━━━ Entries provided
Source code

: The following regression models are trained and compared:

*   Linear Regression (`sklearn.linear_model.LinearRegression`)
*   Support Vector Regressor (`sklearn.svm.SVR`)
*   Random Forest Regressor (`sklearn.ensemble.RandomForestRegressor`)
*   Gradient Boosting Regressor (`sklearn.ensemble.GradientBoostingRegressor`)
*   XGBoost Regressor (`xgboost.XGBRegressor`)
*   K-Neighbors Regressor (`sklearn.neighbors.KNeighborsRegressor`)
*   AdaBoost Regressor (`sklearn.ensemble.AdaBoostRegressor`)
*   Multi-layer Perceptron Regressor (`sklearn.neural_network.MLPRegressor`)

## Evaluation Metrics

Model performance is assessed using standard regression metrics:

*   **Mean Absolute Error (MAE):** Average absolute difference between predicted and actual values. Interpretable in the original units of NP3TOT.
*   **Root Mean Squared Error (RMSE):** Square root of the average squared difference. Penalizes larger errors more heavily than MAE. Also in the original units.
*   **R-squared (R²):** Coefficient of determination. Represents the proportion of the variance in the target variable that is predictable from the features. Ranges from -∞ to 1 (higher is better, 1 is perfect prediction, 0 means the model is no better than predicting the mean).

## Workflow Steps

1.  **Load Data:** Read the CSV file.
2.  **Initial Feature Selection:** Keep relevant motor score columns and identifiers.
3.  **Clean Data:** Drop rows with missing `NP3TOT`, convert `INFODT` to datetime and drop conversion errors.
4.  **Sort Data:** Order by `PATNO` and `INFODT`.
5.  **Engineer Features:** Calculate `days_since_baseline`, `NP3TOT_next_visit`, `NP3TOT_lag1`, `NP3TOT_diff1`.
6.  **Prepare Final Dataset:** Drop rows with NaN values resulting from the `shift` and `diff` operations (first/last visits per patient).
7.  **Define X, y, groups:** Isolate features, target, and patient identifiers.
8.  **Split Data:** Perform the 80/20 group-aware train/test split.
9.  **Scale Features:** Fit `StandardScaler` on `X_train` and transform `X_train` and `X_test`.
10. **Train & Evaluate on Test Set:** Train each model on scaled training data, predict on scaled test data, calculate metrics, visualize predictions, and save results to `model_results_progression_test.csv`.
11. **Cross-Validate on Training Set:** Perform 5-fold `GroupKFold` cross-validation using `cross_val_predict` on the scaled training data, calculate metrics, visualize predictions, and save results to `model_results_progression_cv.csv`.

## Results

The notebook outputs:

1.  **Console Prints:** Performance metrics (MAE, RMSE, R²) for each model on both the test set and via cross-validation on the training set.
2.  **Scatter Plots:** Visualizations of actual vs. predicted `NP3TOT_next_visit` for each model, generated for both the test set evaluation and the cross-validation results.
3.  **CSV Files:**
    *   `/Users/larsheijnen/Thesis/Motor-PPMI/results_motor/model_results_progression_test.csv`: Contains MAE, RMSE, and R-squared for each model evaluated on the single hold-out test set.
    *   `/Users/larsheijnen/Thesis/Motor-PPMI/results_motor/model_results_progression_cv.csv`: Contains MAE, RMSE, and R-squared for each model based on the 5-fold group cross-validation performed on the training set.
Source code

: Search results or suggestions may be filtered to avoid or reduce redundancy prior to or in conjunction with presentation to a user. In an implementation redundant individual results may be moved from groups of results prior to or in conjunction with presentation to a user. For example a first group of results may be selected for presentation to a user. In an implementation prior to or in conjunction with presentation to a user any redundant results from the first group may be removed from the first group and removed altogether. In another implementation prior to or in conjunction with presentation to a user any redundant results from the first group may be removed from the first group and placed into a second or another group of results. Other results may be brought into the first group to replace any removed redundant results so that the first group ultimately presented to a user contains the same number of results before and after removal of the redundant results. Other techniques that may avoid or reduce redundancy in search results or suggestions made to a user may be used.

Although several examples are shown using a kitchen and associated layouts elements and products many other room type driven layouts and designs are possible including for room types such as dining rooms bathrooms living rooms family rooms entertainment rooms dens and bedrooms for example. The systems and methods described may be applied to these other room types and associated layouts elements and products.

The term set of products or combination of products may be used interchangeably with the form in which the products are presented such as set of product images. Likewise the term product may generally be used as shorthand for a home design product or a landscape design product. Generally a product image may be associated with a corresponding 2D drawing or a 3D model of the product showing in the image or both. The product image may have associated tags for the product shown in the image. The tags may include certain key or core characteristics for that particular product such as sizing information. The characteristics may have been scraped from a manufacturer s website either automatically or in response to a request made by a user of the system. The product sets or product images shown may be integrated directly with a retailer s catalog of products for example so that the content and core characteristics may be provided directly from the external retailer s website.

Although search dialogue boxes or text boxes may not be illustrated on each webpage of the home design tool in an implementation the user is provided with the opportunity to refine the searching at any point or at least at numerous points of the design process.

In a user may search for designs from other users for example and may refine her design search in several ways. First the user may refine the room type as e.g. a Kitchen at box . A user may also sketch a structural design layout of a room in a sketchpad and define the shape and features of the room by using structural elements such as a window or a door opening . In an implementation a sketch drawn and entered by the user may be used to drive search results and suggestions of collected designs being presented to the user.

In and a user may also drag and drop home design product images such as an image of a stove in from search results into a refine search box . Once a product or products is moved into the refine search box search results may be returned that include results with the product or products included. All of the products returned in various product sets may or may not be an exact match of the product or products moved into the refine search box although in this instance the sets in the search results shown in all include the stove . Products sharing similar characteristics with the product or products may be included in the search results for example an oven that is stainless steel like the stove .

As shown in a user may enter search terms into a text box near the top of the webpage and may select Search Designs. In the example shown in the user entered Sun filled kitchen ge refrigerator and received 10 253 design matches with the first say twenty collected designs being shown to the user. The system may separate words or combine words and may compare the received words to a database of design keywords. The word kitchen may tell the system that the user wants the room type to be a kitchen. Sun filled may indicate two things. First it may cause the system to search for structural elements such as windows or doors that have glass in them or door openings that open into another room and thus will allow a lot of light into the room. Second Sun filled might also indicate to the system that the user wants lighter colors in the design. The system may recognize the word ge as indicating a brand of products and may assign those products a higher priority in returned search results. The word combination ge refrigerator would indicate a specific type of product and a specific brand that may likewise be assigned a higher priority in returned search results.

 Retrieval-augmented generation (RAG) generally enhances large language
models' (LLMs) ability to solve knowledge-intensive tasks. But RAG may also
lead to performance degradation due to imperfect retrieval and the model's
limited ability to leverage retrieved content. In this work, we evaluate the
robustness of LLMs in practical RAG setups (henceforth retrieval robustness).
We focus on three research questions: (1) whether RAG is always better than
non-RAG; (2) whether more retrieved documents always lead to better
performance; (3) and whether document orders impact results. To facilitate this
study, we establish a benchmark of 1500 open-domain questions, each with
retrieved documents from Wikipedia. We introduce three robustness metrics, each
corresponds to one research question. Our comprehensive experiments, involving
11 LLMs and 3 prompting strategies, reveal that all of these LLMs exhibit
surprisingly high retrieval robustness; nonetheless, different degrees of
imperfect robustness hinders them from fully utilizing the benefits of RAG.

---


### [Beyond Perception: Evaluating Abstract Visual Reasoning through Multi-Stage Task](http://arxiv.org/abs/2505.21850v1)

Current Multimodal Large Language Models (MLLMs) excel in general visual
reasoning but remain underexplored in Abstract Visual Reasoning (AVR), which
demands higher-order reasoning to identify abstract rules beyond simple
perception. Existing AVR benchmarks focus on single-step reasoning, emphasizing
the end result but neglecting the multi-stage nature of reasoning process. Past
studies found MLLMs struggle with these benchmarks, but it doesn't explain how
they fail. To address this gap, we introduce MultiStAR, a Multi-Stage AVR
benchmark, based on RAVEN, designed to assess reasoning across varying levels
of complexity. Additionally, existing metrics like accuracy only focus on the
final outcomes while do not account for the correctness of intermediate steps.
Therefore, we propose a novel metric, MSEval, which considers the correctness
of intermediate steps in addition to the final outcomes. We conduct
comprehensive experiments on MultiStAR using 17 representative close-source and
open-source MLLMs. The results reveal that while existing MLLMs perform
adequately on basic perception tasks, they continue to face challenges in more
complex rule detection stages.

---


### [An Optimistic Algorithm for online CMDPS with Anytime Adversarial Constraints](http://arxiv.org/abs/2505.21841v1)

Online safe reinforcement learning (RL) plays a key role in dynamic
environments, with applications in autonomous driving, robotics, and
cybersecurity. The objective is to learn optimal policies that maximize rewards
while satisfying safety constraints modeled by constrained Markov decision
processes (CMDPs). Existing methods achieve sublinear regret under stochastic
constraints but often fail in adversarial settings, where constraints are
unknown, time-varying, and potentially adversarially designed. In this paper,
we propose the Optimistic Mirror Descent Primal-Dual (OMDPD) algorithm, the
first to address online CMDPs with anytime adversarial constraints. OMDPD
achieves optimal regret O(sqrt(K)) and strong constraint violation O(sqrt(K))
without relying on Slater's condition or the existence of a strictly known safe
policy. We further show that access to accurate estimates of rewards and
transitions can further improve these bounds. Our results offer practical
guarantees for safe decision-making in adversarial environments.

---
━━━━━━
Please make an exact copy of the lines above from the line with "perception. Existing AVR" through the line with "studies found MLLMs", both ends included.

perception. Existing AVR benchmarks focus on single-step reasoning, emphasizing
the end result but neglecting the multi-stage nature of reasoning process. Past
studies found MLLMs struggle with these benchmarks, but it doesn't explain how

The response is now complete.